I am disposed to ascribe this increase of births chiefly to the quantity and extensive circulation of money, and to the facility of procuring the means of subsistence during the war, which favoured marriages among the labouring part of the people[54]. But I have sufficient documents to prove, that marriages were more fruitful than in former years, and that a considerable number of unfruitful marriages became fruitful during the war. In 1783, the year of the peace, there were several children born of parents who had lived many years together without issue.
Mr. Hume informs us, in his History of England, that some old people, upon hearing the news of the restoration of Charles II, died suddenly of joy. There was a time when I doubted the truth of this assertion; but I am now disposed to believe it, from having heard of a similar effect from an agreeable political event, in the course of the American revolution. The door-keeper of congress, an aged man, died suddenly, immediately after hearing of the capture of Lord Cornwallis' army. His death was universally ascribed to a violent emotion of political joy. This species of joy appears to be one of the strongest emotions that can agitate the human mind.
Perhaps the influence of that ardour in trade and speculation, which seized many of the friends of the revolution, and which was excited by the fallacious nominal amount of the paper money, should rather be considered as a disease, than as a passion. It unhinged the judgment, deposed the moral faculty, and filled the imagination, in many people, with airy and impracticable schemes of wealth and grandeur.
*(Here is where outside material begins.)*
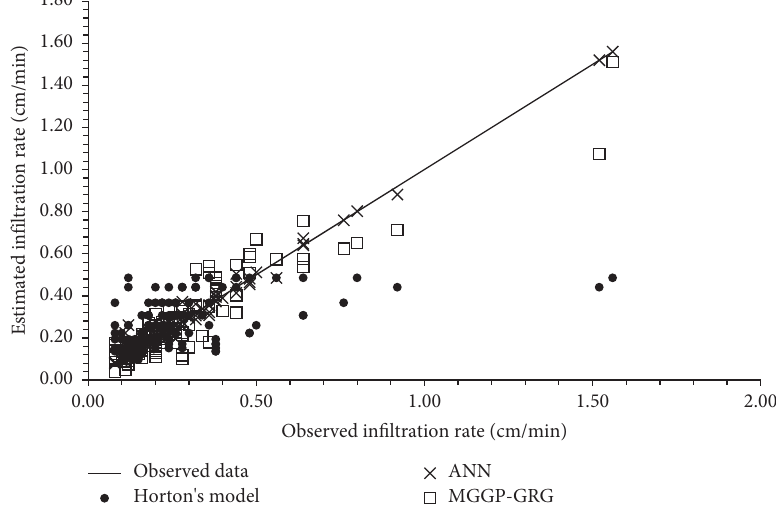
Figure 11: Estimated versus observed infiltration rates during the training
Desultory manners, and a peculiar species of extempore conduct, were among its characteristic symptoms. It produced insensibility to cold, hunger, and danger. The trading towns, and in some instances the extremities of the United States, were frequently visited in a few hours or days by persons affected by this disease; and hence “to travel with the speed of a speculator,” became a common saying in many parts of the country. This species of insanity (if I may be allowed to call it by that name) did not require the confinement of a bedlam to cure it, like the South-Sea madness described by Doctor Mead. Its remedies were the depreciation of the paper money, and the events of the peace.
The political events of the revolution produced upon its enemies very different effects from those which have been mentioned.
The hypochondriasis of Doctor Cullen occurred, in many instances, in persons of this description. In some of them, the terror and distress of the revolution brought on a true melancholia[55]. The causes which produced these diseases may be reduced to four heads. 1. The loss of former power or influence in government. 2. The destruction of the hierarchy of the English church in America. 3. The change in the habits of diet, and company, and manners, produced by the annihilation of just debts by means of depreciated paper money. And 4. The neglect, insults, and oppression, to which the loyalists were exposed, from individuals, and, in several instances, from the laws of some of the states.